- [DATA PROVIDED]
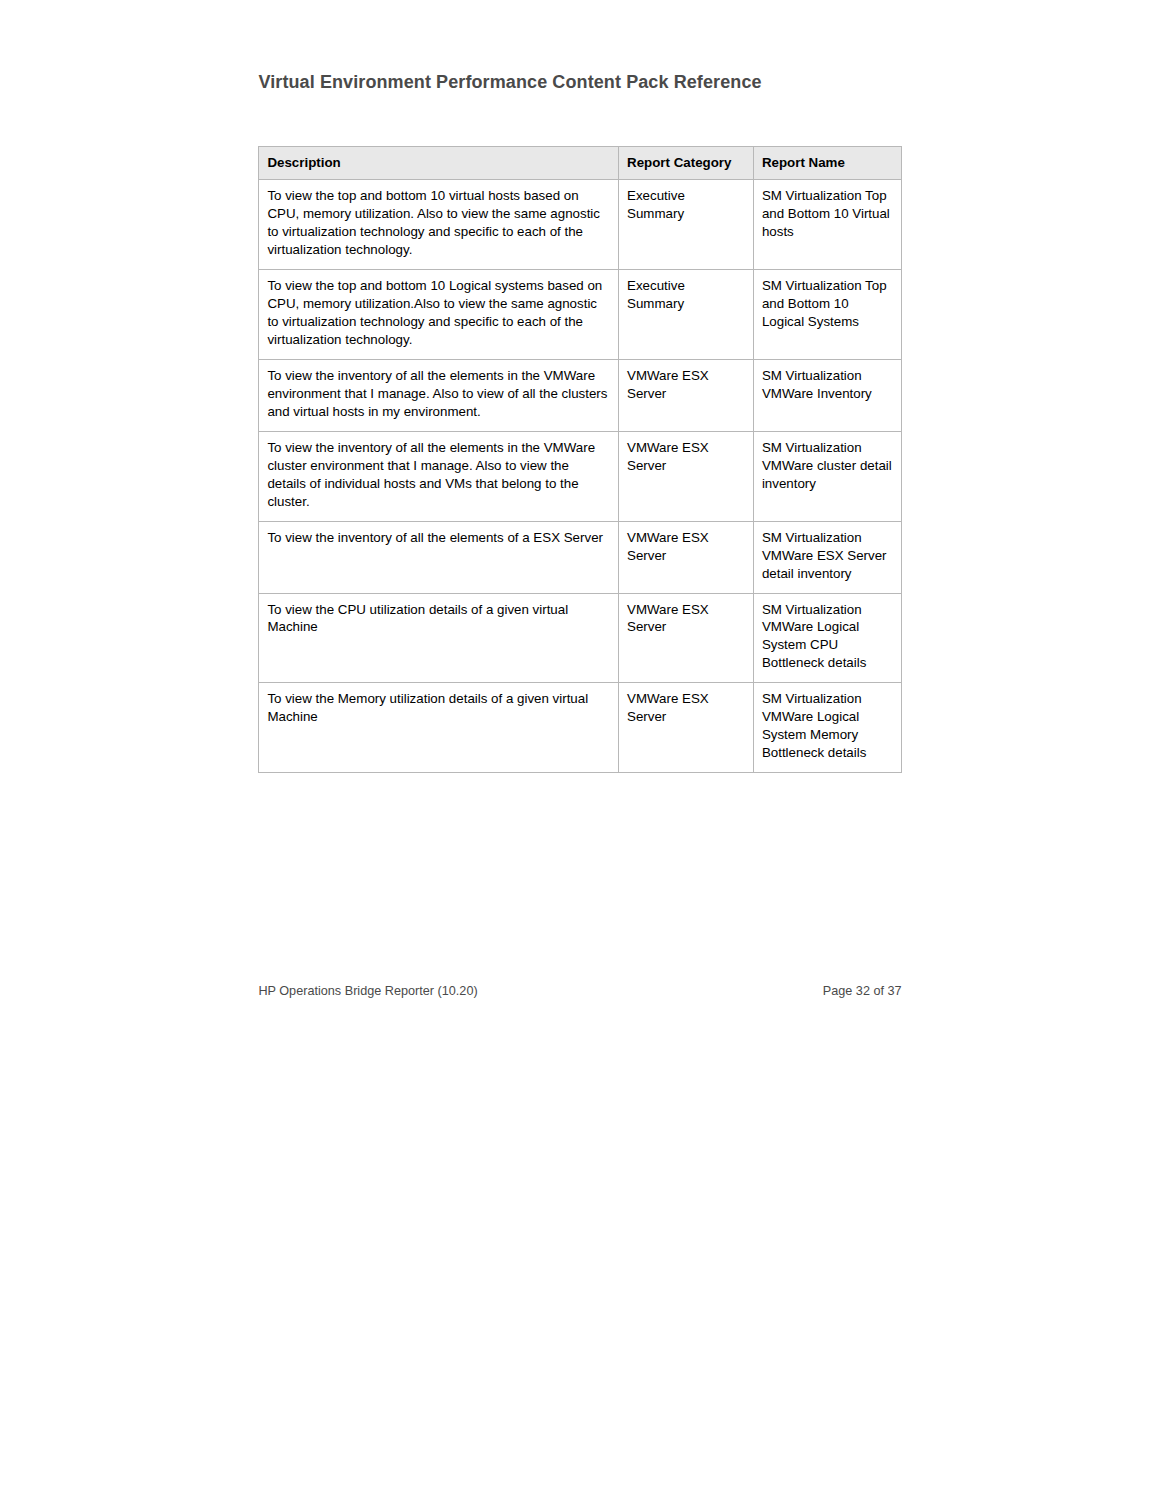Virtual Environment Performance Content Pack Reference
| Description | Report Category | Report Name |
| --- | --- | --- |
| To view the top and bottom 10 virtual hosts based on CPU, memory utilization. Also to view the same agnostic to virtualization technology and specific to each of the virtualization technology. | Executive Summary | SM Virtualization Top and Bottom 10 Virtual hosts |
| To view the top and bottom 10 Logical systems based on CPU, memory utilization.Also to view the same agnostic to virtualization technology and specific to each of the virtualization technology. | Executive Summary | SM Virtualization Top and Bottom 10 Logical Systems |
| To view the inventory of all the elements in the VMWare environment that I manage. Also to view of all the clusters and virtual hosts in my environment. | VMWare ESX Server | SM Virtualization VMWare Inventory |
| To view the inventory of all the elements in the VMWare cluster environment that I manage. Also to view the details of individual hosts and VMs that belong to the cluster. | VMWare ESX Server | SM Virtualization VMWare cluster detail inventory |
| To view the inventory of all the elements of a ESX Server | VMWare ESX Server | SM Virtualization VMWare ESX Server detail inventory |
| To view the CPU utilization details of a given virtual Machine | VMWare ESX Server | SM Virtualization VMWare Logical System CPU Bottleneck details |
| To view the Memory utilization details of a given virtual Machine | VMWare ESX Server | SM Virtualization VMWare Logical System Memory Bottleneck details |
HP Operations Bridge Reporter (10.20) Page 32 of 37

- [WHAT IS NEEDED]
Search the material above for the word "Bottleneck", then copy out each line that has it.

- [TASK OUTPUT]
| To view the CPU utilization details of a given virtual Machine | VMWare ESX Server | SM Virtualization VMWare Logical System CPU Bottleneck details |
| To view the Memory utilization details of a given virtual Machine | VMWare ESX Server | SM Virtualization VMWare Logical System Memory Bottleneck details |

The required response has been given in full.